Cellular effects of combined adriamycin and x-irradiation in human tumor cells.

The effects on cell survival in tissue culture of Adriamycin, of various Adriamycin derivatives and of the parent compound, daunomycin, have been studied. Adriamycin and three of its C-14 derivatives show similar toxicities towards cells chronically exposed in culture. Acute (30 min) exposures are significantly less toxic than exposures to the drug throughout the period of colony formation. Daunomycin, the parent compound, is significantly more toxic than any Adriamycin compound. Both high-dose, pulsed exposures and low-dose, chronic exposures result in shoulders on the cell survival curves.

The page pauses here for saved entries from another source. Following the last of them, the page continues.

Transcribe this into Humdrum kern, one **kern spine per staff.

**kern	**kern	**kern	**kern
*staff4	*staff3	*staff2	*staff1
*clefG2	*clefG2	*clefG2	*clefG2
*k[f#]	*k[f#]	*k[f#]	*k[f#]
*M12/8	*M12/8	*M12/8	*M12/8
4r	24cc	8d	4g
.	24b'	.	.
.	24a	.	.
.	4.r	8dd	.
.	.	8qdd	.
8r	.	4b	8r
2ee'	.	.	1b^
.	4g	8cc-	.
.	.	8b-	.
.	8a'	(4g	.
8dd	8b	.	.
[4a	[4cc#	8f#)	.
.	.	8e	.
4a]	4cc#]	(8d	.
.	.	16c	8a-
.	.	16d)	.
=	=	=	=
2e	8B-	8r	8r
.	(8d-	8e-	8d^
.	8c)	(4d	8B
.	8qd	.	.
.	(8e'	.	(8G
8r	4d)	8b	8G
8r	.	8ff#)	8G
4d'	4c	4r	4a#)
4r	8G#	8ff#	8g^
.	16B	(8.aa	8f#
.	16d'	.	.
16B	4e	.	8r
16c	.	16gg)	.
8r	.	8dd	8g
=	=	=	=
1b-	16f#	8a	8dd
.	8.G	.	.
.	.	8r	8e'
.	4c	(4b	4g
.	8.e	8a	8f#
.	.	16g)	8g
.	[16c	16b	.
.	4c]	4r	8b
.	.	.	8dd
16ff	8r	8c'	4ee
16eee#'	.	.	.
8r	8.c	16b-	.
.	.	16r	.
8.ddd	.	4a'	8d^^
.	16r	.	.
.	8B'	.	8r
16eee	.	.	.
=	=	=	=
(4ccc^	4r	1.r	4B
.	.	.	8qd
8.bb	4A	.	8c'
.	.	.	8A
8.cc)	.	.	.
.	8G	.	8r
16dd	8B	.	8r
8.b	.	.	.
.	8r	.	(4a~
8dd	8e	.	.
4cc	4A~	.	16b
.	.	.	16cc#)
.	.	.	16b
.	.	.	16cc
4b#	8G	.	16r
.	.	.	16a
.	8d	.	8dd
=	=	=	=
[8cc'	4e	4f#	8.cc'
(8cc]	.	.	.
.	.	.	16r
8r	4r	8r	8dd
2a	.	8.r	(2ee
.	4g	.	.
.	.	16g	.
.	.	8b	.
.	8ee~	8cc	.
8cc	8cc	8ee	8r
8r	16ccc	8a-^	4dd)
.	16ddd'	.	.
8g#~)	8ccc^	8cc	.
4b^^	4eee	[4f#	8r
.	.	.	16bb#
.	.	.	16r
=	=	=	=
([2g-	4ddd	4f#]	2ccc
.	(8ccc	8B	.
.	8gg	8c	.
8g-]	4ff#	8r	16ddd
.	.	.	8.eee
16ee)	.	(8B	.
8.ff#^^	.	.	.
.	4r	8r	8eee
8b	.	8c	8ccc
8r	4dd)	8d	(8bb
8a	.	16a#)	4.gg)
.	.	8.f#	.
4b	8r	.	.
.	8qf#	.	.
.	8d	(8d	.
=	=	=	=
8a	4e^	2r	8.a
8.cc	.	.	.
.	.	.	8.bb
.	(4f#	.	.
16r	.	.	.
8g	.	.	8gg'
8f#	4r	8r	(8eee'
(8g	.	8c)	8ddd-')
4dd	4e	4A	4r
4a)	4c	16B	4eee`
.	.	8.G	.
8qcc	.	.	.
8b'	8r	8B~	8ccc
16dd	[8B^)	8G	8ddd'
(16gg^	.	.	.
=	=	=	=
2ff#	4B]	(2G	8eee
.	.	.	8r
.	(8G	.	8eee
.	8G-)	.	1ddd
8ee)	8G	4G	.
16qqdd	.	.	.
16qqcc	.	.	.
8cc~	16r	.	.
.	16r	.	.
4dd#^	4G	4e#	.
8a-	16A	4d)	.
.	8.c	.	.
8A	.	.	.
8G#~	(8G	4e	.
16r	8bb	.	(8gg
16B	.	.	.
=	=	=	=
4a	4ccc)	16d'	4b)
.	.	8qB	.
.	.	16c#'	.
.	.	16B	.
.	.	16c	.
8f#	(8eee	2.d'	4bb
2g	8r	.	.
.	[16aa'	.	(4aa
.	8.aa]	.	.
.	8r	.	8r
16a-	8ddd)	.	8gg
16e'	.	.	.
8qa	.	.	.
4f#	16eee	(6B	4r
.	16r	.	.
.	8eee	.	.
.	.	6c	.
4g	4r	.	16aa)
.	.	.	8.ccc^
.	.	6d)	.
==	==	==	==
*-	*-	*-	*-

Split-dose experiments show little evidence for a significant acute repair of Ad damage. Ad toxicity is additive to X-rays at high levels of cell survival and synergistic at low levels of cell survival. Both excision repair-competent and excision-deficient cells show sensitization to X-irradiation when significantly cytotoxic levels of Ad are used. No evidence for an induction of Ad resistance by previous irradiation was found. Ad does not appear to inhibit the repair of sub-lethal X-ray damage. Since Ad produces molecular lesions similar to those induced by X-rays it is hypothesized that both radiation "enhancement" and the recall of latent X-ray injuries result from the induction of Ad of DNA damage similar to that occurring following X-ray exposure. The implications of these findings with respect to clinical drug and X-ray scheduling is discussed.